Convert every line of the entries below into a numbered list. Omit blank lines and leave out the pictures.

* Begin Listed records *

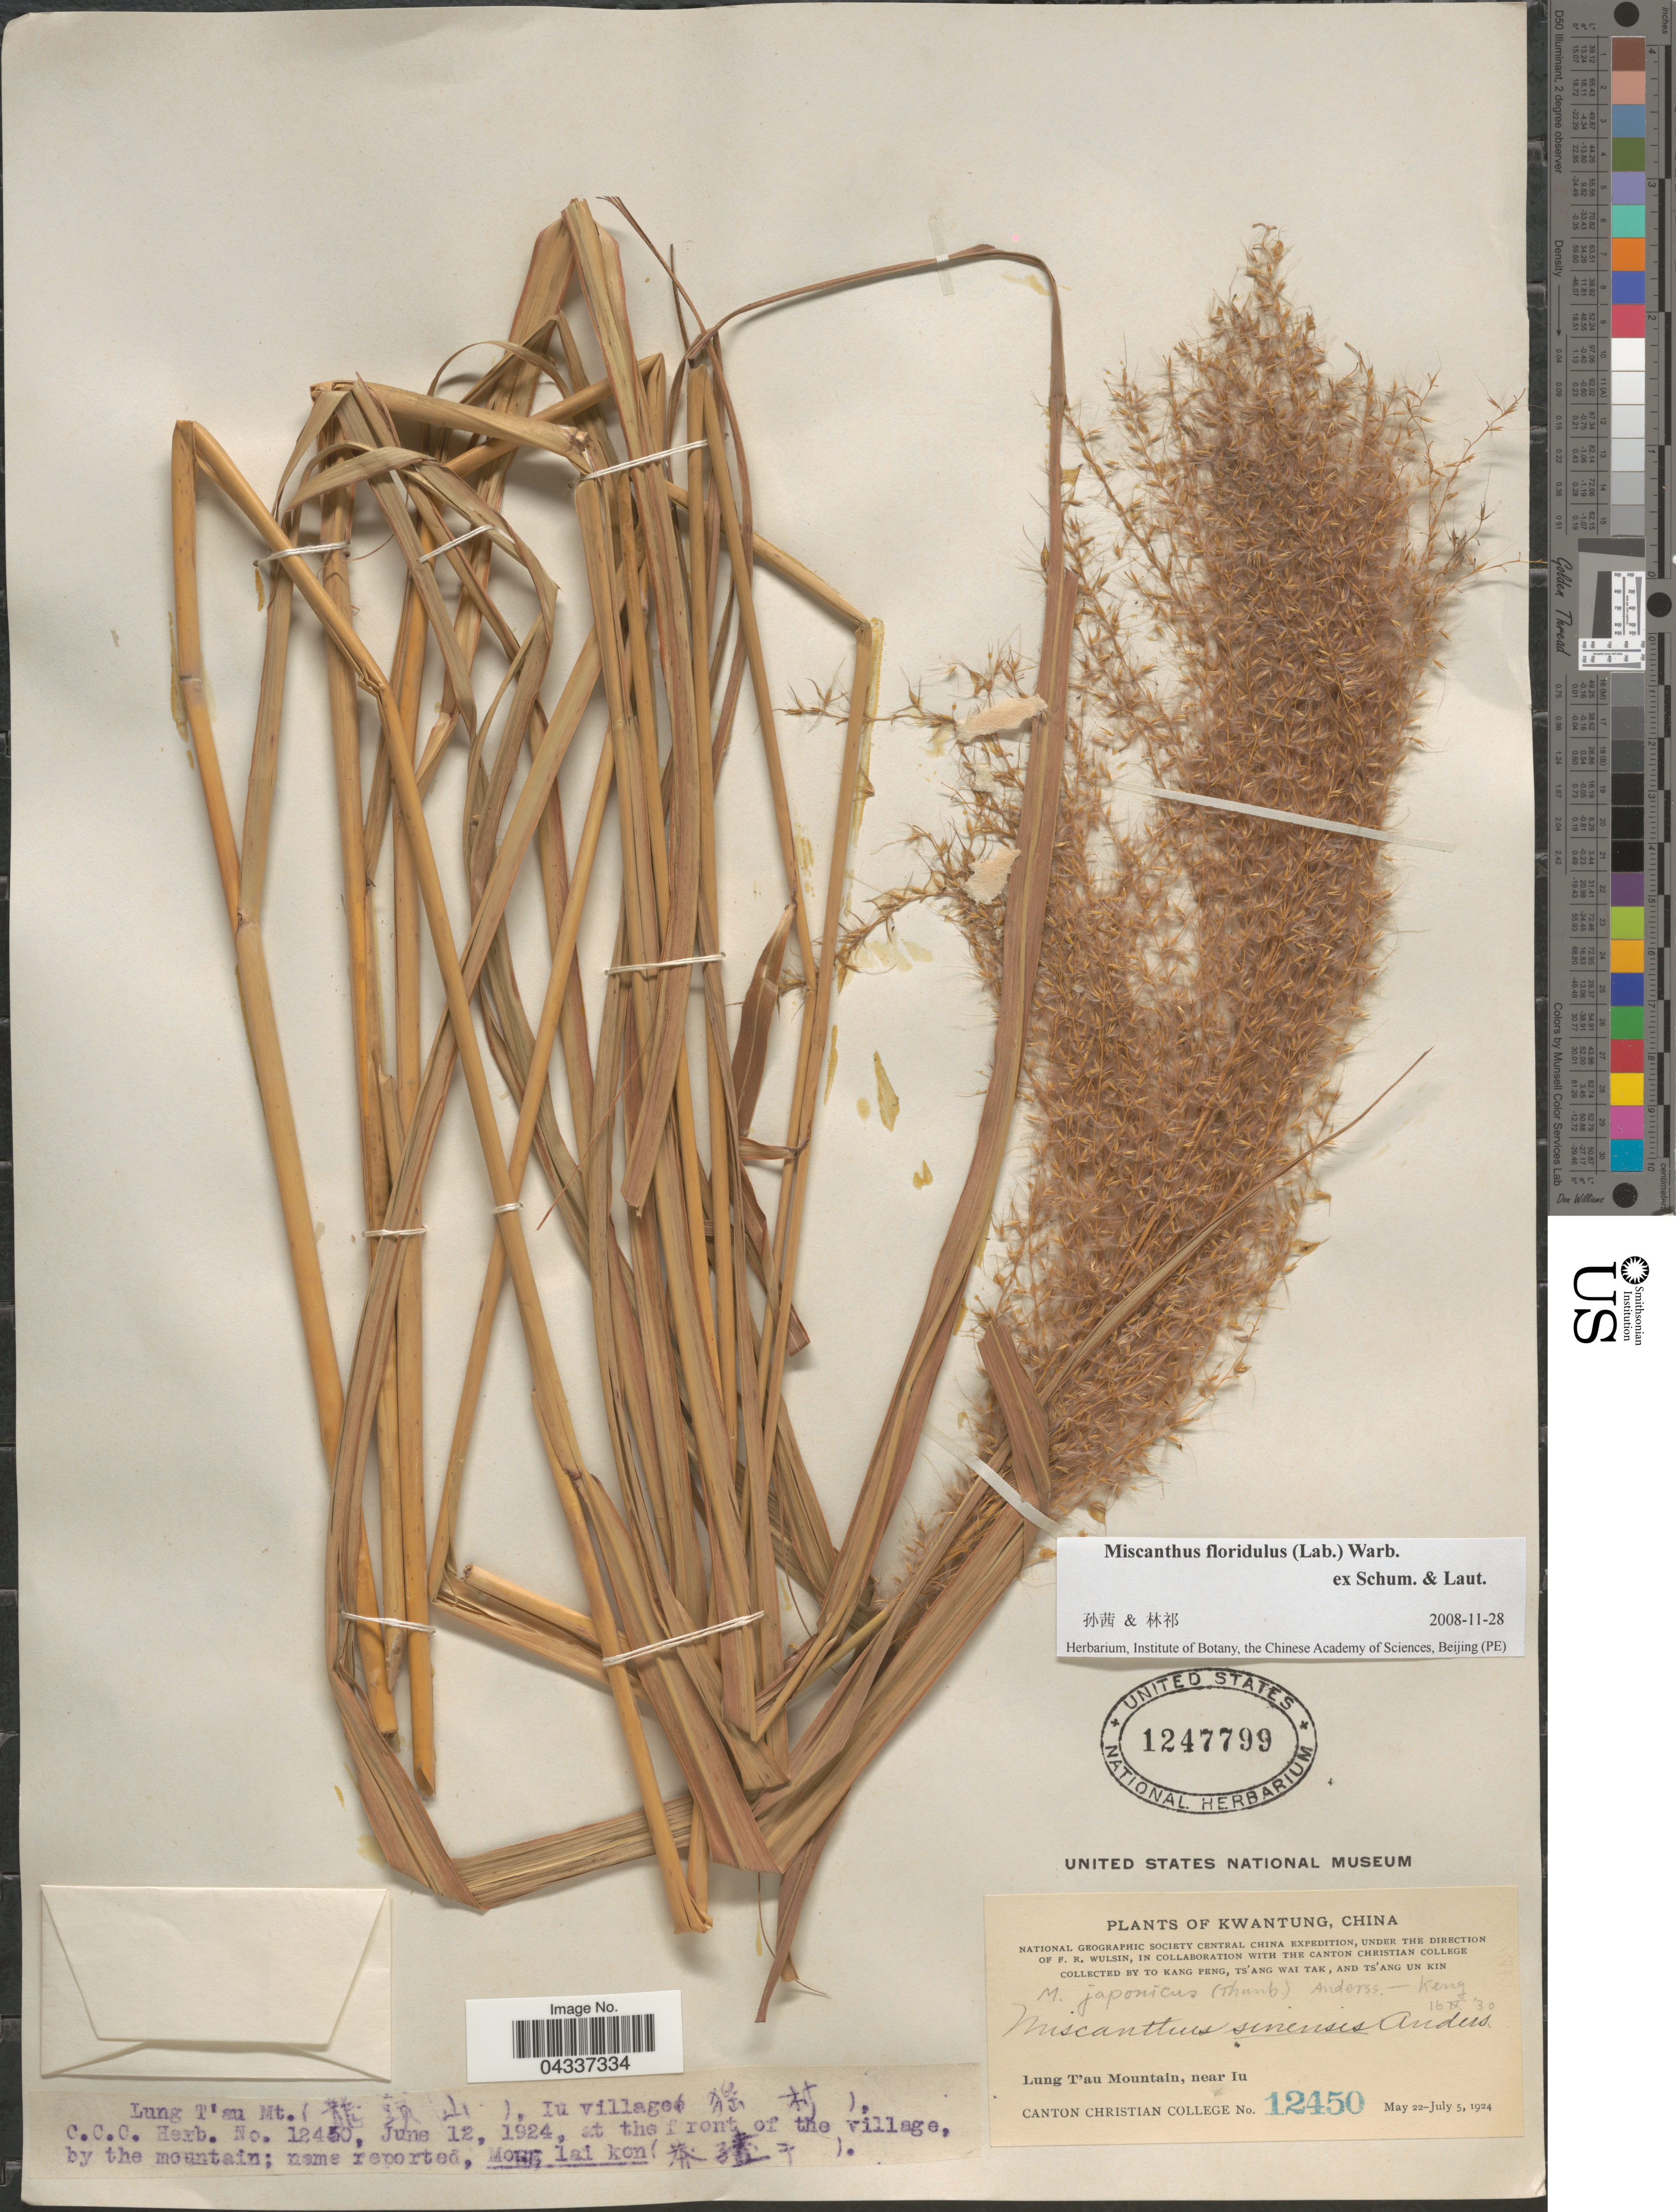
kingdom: Plantae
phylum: Tracheophyta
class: Liliopsida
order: Poales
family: Poaceae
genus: Miscanthus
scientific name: Miscanthus floridulus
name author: (Labill.) Warb.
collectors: T. K. Peng, W. T. Tsang & Ts' Ang Un Kin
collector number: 12450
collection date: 1924-06-12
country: China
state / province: Guangdong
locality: Lung T'au Mountain. (X), Iu village (X). Kwantung. National Geographic Society Central China Expedition. Near Iu.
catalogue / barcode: US 1247799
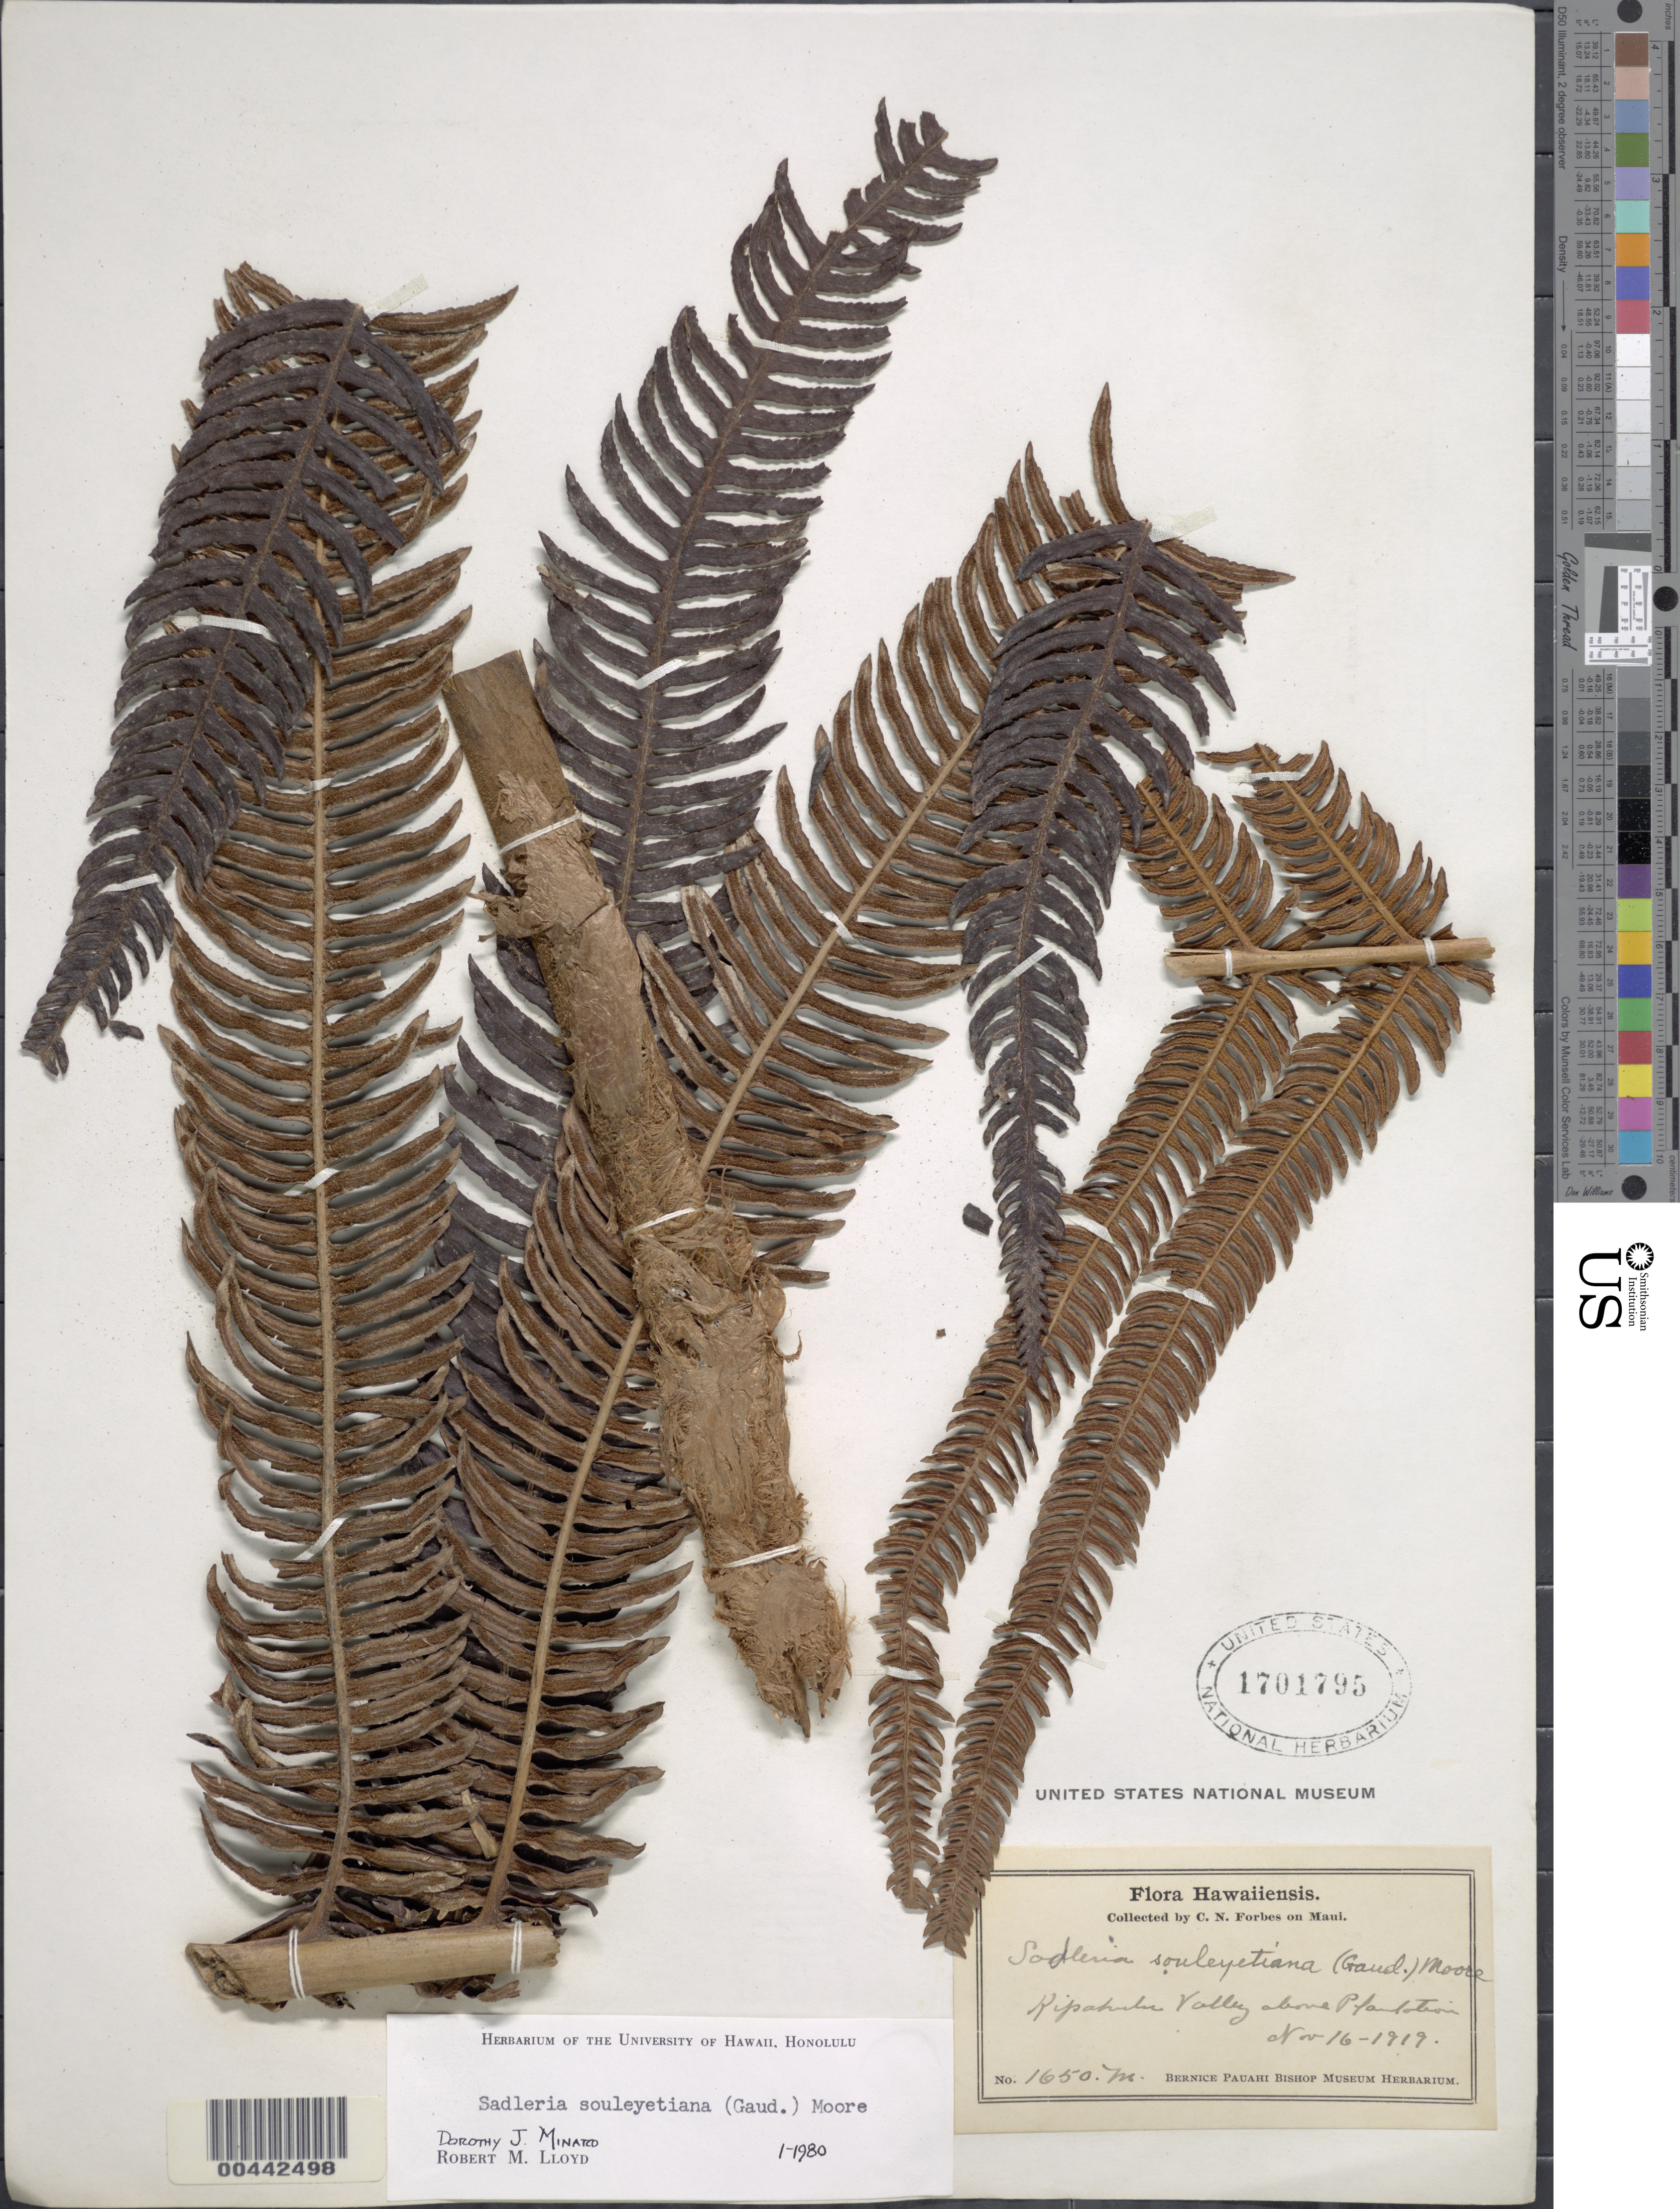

* End Listed records *

Completed task
1. kingdom: Plantae
2. phylum: Tracheophyta
3. class: Liliopsida
4. order: Poales
5. family: Poaceae
6. genus: Miscanthus
7. scientific name: Miscanthus floridulus
8. name author: (Labill.) Warb.
9. collectors: T. K. Peng, W. T. Tsang & Ts' Ang Un Kin
10. collector number: 12450
11. collection date: 1924-06-12
12. country: China
13. state / province: Guangdong
14. locality: Lung T'au Mountain. (X), Iu village (X). Kwantung. National Geographic Society Central China Expedition. Near Iu.
15. catalogue / barcode: US 1247799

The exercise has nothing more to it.